Reinforcement learning beats fine-tuning for vision-language tasks
A training framework that applies DeepSeek-R1's GRPO recipe to multimodal models, with evidence that RL generalizes better than supervised fine-tuning.

What it does
VLM-R1 is a training framework that applies group relative policy optimization (GRPO) — the reinforcement-learning algorithm behind DeepSeek-R1 — to vision-language models. It fine-tunes Qwen2.5-VL and InternVL on tasks like referring expression comprehension, open-vocabulary detection, multimodal math, and GUI defect detection. The repo provides scripts for full fine-tuning, LoRA, multi-node training, and multi-image input.
The interesting bit
The project’s own comparison shows that after 100–600 training steps, supervised fine-tuning barely improves in-domain performance and actually degrades on out-of-domain data, while the RL-trained model steadily improves and generalizes.

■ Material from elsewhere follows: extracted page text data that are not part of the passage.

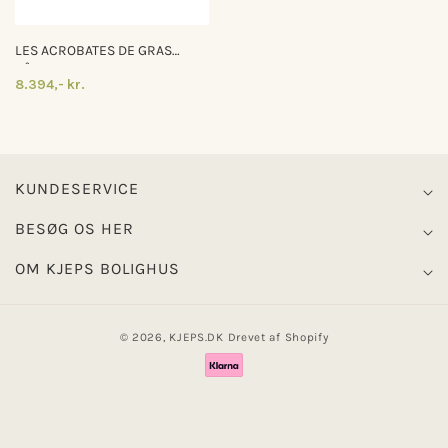
LES ACROBATES DE GRAS
N°325
8.394,- kr.
KUNDESERVICE
BESØG OS HER
OM KJEPS BOLIGHUS
© 2026,
KJEPS.DK
Drevet af Shopify
Betalingsmetoder
0
0
Log ind
Indkøbskurv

They also had to re-run previous SFT experiments after discovering a mismatched pixel configuration — a reminder that baseline comparisons are harder than they look.
Key highlights
- Supports full fine-tuning, frozen vision modules, and LoRA for GRPO training
- Multi-node and multi-image input training ready via shell scripts
- Released checkpoints for REC, OVD, math, and GUI tasks; OVD and math models claim leaderboard positions
- Adapted for Huawei Ascend hardware (Atlas 800T A2, 300I Duo) using vllm-ascend and xllm
- Custom reward functions can be defined per VLM module via
is_reward_customized_from_vlm_module
Caveats
- README is heavy on emoji and leaderboard claims, light on architectural detail
- Setup requires manual dataset downloads and path editing in shell scripts
- SFT comparisons needed a rerun due to a config error; whether this affects other reported results is unclear
Verdict
Worth a look if you’re trying to reproduce R1-style reasoning in multimodal settings and care more about out-of-domain generalization than in-domain accuracy. Skip if you want a polished, one-command training pipeline.